I've been fortunate enough to have been graced by some very cool people. Each a different personality with very different approaches to leadership. Then I've met lots of supremely talented individuals who don't lead, who don't want to but do eloquently spell out what they expect from a good leader.
What is important to realise is that without leaders organisations wouldn't prosper and without people there would be nobody to lead, we are first and foremost a team, a family, a collection of people moving toward a unified vision.
Talent needs to be nurtured in order to realise it's potential. Invest in your people and they will reward you for your belief in them.
People make mistakes, it's a fact of life. Focus on turning those mistakes into positive learning experiences. Be peaceful, be candid and reflective when approaching things that have gone wrong.
A good leader will not fall foul of the false attribution errors others so often make. They will prod and poke a problem until the underlying issues are extracted then there they can tackle the real fires.
Simon Sinek writes in Start With Why about a man who is breaking is back building walls. He is unhappy, he is fed-up, he would quickly move onto the next job should it arrive. Then he tells the tale of a second man doing the same work, but this time his response is reversed. All the man's hard work is not to build a wall but build a cathedral and he is proud and dedicated to completing it.
If you set the vision, people know why they are here. Those that fully buy into it are your enablers. You need these people to drive the team forward towards success.
Once you've set a vision you have to equip your team. That doesn't just mean with tools, but with ways of working, disciplined freedom and emotional intelligence to understand how they want to succeed.
Be genuine, honest and faithful to your team. Be open and candid with them about your challenges as well as theirs. It helps humanise you, make you more approachable rather than 'the boss'. People shouldn't be afraid to upset you, because sometimes love can be tough.
It's vital you can speak to your stakeholders, you represent all the hard hours of labour put in by your team, their thoughts, their feelings. It is up to you to communicate what the team needs in a language that your stakeholders understand.
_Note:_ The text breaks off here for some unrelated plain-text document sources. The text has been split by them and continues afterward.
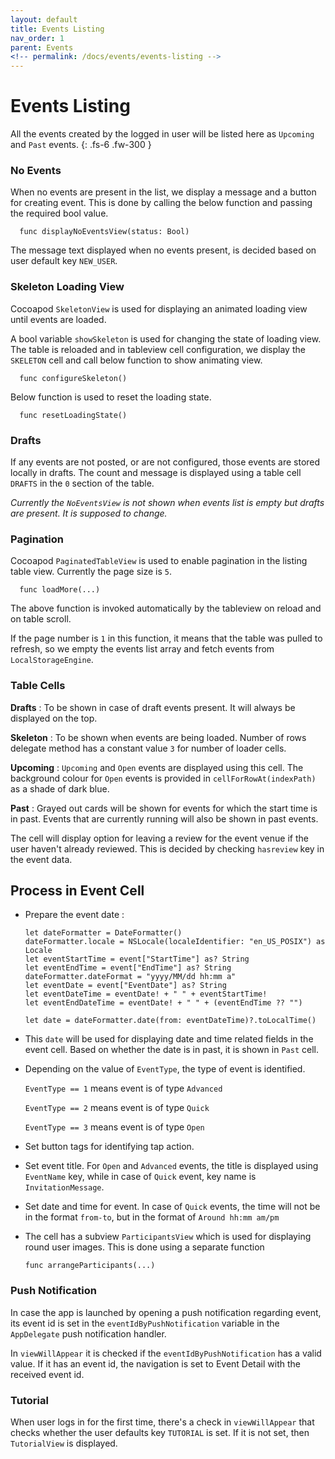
 ```yaml
---
layout: default
title: Events Listing
nav_order: 1
parent: Events
<!-- permalink: /docs/events/events-listing -->
---
```


# Events Listing

All the events created by the logged in user will be listed here as `Upcoming` and `Past` events.
{: .fs-6 .fw-300 }

### No Events

When no events are present in the list, we display a message and a button for creating event. This is done by calling the below function and passing the required bool value.

      func displayNoEventsView(status: Bool)

The message text displayed when no events present, is decided based on user default key `NEW_USER`.       

### Skeleton Loading View

Cocoapod `SkeletonView` is used for displaying an animated loading view until events are loaded.

A bool variable `showSkeleton` is used for changing the state of loading view. The table is reloaded and in tableview cell configuration, we display the `SKELETON` cell and call below function to show animating view.

      func configureSkeleton()

Below function is used to reset the loading state.

      func resetLoadingState()


### Drafts

If any events are not posted, or are not configured, those events are stored locally in drafts. The count and message is displayed using a table cell `DRAFTS` in the `0` section of the table.

*Currently the `NoEventsView` is not shown when events list is empty but drafts are present. It is supposed to change.*


### Pagination

Cocoapod `PaginatedTableView` is used to enable pagination in the listing table view. Currently the page size is `5`.

      func loadMore(...)

The above function is invoked automatically by the tableview on reload and on table scroll.

If the page number is `1` in this function, it means that the table was pulled to refresh, so we empty the events list array and fetch events from `LocalStorageEngine`.


### Table Cells

**Drafts** : To be shown in case of draft events present. It will always be displayed on the top.

**Skeleton** : To be shown when events are being loaded. Number of rows delegate method has a constant value `3` for number of loader cells.

**Upcoming** : `Upcoming` and `Open` events are displayed using this cell. The background colour for `Open` events is provided in `cellForRowAt(indexPath)` as a shade of dark blue.

**Past** : Grayed out cards will be shown for events for which the start time is in past. Events that are currently running will also be shown in past events.

The cell will display option for leaving a review for the event venue if the user haven't already reviewed. This is decided by checking `hasreview` key in the event data.

## Process in Event Cell

* Prepare the event date :

      let dateFormatter = DateFormatter()
      dateFormatter.locale = NSLocale(localeIdentifier: "en_US_POSIX") as Locale
      let eventStartTime = event["StartTime"] as? String
      let eventEndTime = event["EndTime"] as? String
      dateFormatter.dateFormat = "yyyy/MM/dd hh:mm a"
      let eventDate = event["EventDate"] as? String
      let eventDateTime = eventDate! + " " + eventStartTime!
      let eventEndDateTime = eventDate! + " " + (eventEndTime ?? "")

      let date = dateFormatter.date(from: eventDateTime)?.toLocalTime()

* This `date` will be used for displaying date and time related fields in the event cell. Based on whether the date is in past, it is shown in `Past` cell.

* Depending on the value of `EventType`, the type of event is identified.

  `EventType == 1` means event is of type `Advanced`

  `EventType == 2` means event is of type `Quick`

  `EventType == 3` means event is of type `Open`

* Set button tags for identifying tap action.

* Set event title. For `Open` and `Advanced` events, the title is displayed using `EventName` key, while in case of `Quick` event, key name is `InvitationMessage`.

* Set date and time for event. In case of `Quick` events, the time will not be in the format `from-to`, but in the format of `Around hh:mm am/pm`

* The cell has a subview `ParticipantsView` which is used for displaying round user images. This is done using a separate function

      func arrangeParticipants(...)


### Push Notification

In case the app is launched by opening a push notification regarding event, its event id is set in the `eventIdByPushNotification` variable in the `AppDelegate` push notification handler.

In `viewWillAppear` it is checked if the `eventIdByPushNotification` has a valid value. If it has an event id, the navigation is set to Event Detail with the received event id.


### Tutorial

When user logs in for the first time, there's a check in `viewWillAppear` that checks whether the user defaults key `TUTORIAL` is set. If it is not set, then `TutorialView` is displayed. 

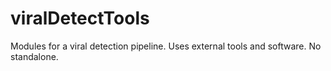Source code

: # viralDetectTools
Modules for a viral detection pipeline. Uses external tools and software. No standalone.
You can't be that flag bearer if you hadn't first listened and understood intimately the challenges faced by the people in your team.
Let your team decide what direction to take, what stack to use, what colour to pick. All in all, you as a leader have a vision and you entrust and empower your people to work towards that vision, they are the experts, they are the people with the time to focus on the problems.
Your people need to be free from anxiety, street and politics. In order to maximise the work done you need to find ways to reduce their exposure to the shit storms around you. Ryan Freitas said it best in his Mind the Product talk about working in the age of distrust.
UX is like a joke. If you have to explain it, it's probably not that good*.